Ein Mann sitzt am Klavier. Er spielt begnadet, aber nur mit der linken Hand. Mit der rechten ist er in Handschellen an einen Polizisten angekettet, der mit dem Rücken zum Publikum steht. Ein Inbild, eine Ikone des gegenwärtigen Russlands.
Es ist eine Szene aus «Barocco», dem neuen Stück von Regisseur Kirill Serebrennikow am Moskauer Gogol Center. Es ist ein fulminanter Bilderreigen über feudale Selbstgefälligkeit, über Unfreiheit und Volkserhebungen, über das Leben und den Tod.
Künstler als Wegbereiter öffentlichen Drucks
«Barocco» ist ein aufrüttelndes musikalisches Gesamtkunstwerk, das den politischen Widerstand der Studentenrevolten und des Prager Frühlings 1968 reflektiert. Die Verweise auf die politische Gegenwart in Russland sind dabei unverkennbar.
«Seien wir stark! Seien wir schön! Seien wir heiter!», heizen die Schauspieler das Publikum an. Ein Aufruf zu Mut und Mündigkeit. Kirill Serebrennikow hat das Stück geschrieben als er unter Hausarrest stand. Dem Regisseur wird in Russland die Veruntreuung öffentlicher Gelder vorgeworfen.
«Barocco» lässt sich als Antwort der Kunst auf die Vorwürfe verstehen: Lasst Euch nicht kleinkriegen! Gebt nicht auf!
Angst vor Konformismus
Die Stimmung ist aufgeladen.
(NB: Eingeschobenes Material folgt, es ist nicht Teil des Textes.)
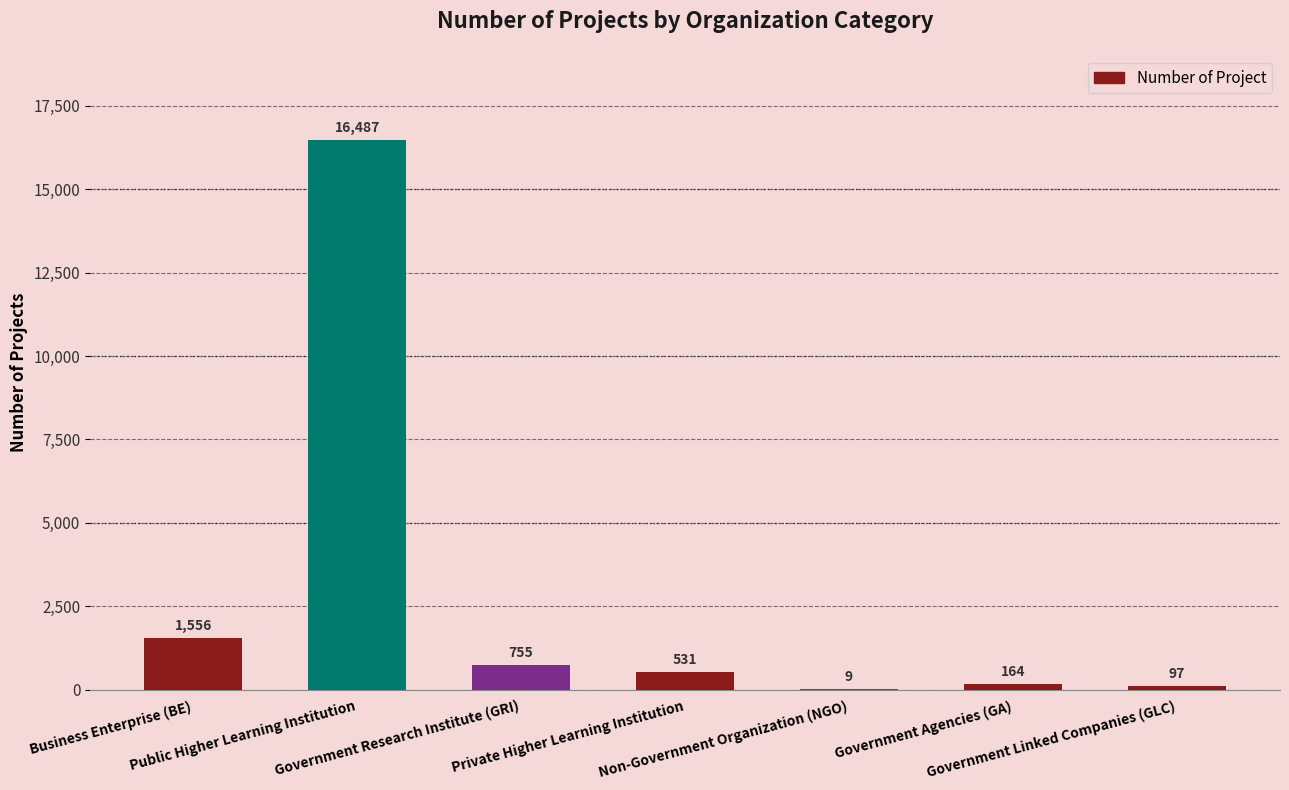

What is the maximum value shown in the chart?

16487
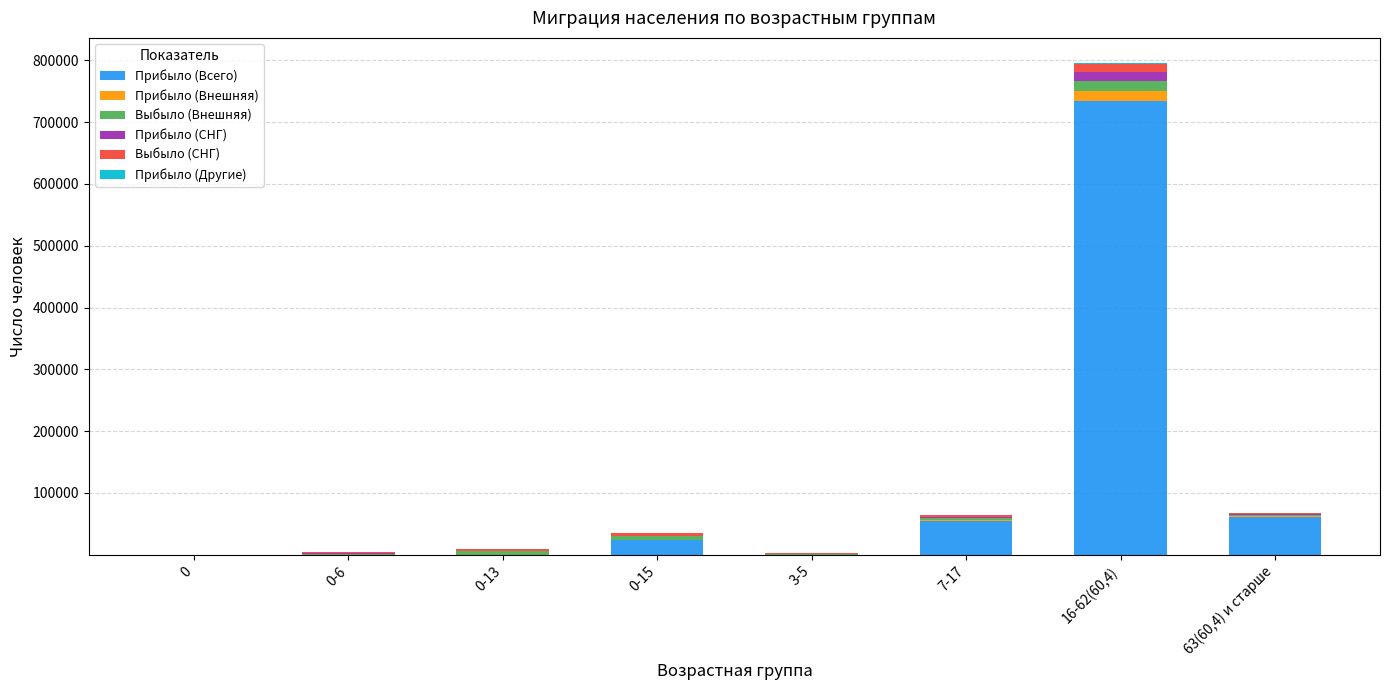

What is the sum of the Прибыло (Всего) values at 0-15 and 3-5?

24233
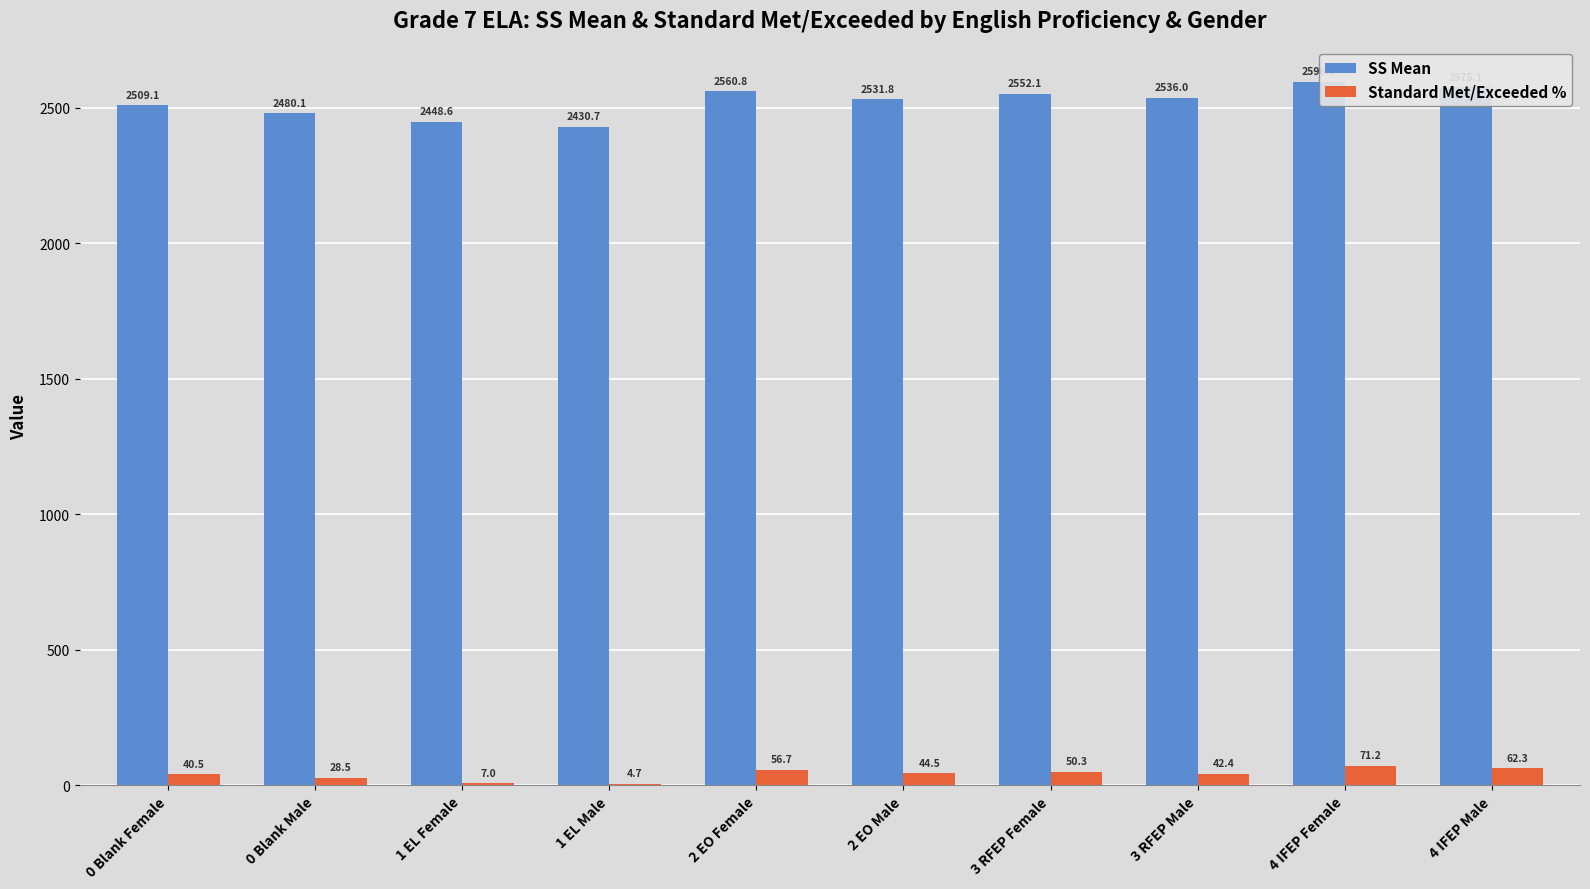

Is it true that SS Mean equals 2536.0 at 3 RFEP Male?

True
Seit den Protesten gegen Manipulationen bei den Regionalwahlen erlebt Russland eine Welle der Repressionen.
Viele oppositionelle Demonstranten wurden zu drei bis vier Jahren Lagerhaft verurteilt. Das schüre Angst, sagt die Schriftstellerin Alissa Ganijewa, aber noch mehr Angst bereite ihr Passivität: «Inzwischen habe ich viel mehr Angst davor, nichts zu unternehmen. Dieser Konformismus und dieses schweigende Einverständnis – das sind Dinge, die mir Angst machen.»
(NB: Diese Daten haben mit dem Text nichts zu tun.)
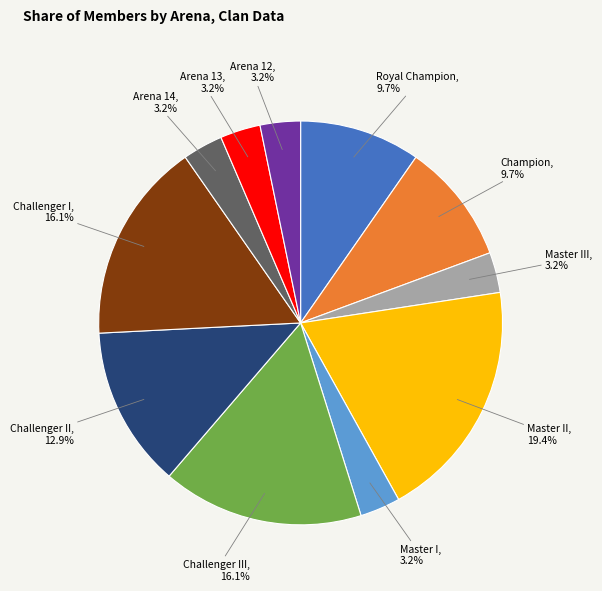

Is there a majority slice in this chart?

No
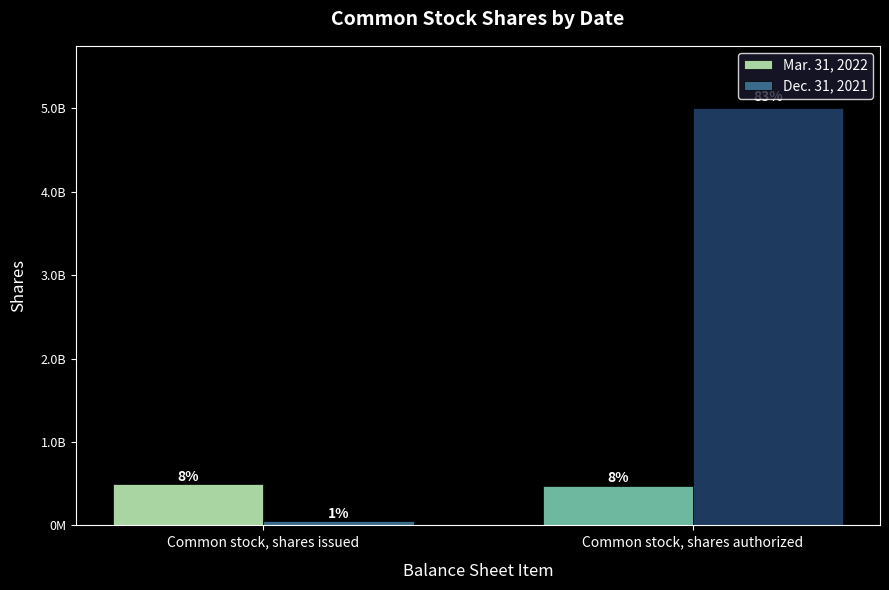

What are all the series names shown in the legend?

Mar. 31, 2022, Dec. 31, 2021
An Schreiben sei zur Zeit nicht zu denken, zu viel Widersinn bei Gerichtsverhandlungen, zu viel Willkür seitens der Behörden, sagt Ganijewa: «Jetzt geht es darum, zu sagen: Das ist nicht wahr! Einen Unschuldigen zu inhaftieren ist niederträchtig!»
Jeden Freitag demonstriert Alissa Ganijewa mit Gleichgesinnten, darunter auch der Schriftsteller Lev Rubinstein vor der Administration des Präsidenten für die Freiheit der politischen Gefangenen. Emanzipation von den Zwängen autoritärer Herrschaft, die Selbstblockade aufheben – das ist ihr Triumph.
Kunst auf der Höhe der Zeit
Der Künstler Artem Loskutow indes arbeitet seit der Niederknüppelung der Proteste gegen manipulierte Stadtratswahlen in Moskau an einer neuen Serie des Action-Painting. «Es handelt sich um Gummistockkunst. Ich schlage mit einem Gummistock die Farben der russischen Nationalflagge auf die Leinwand. Weiss, blau, rot.»
Die Serie verkauft sich gut, der Erlös geht an die politischen Häftlinge, unter denen viele Studenten sind. Kunst auf der Höhe der Zeit. Sie ruft auf zu Solidarität, zu Unabhängigkeit und zur Freiheit.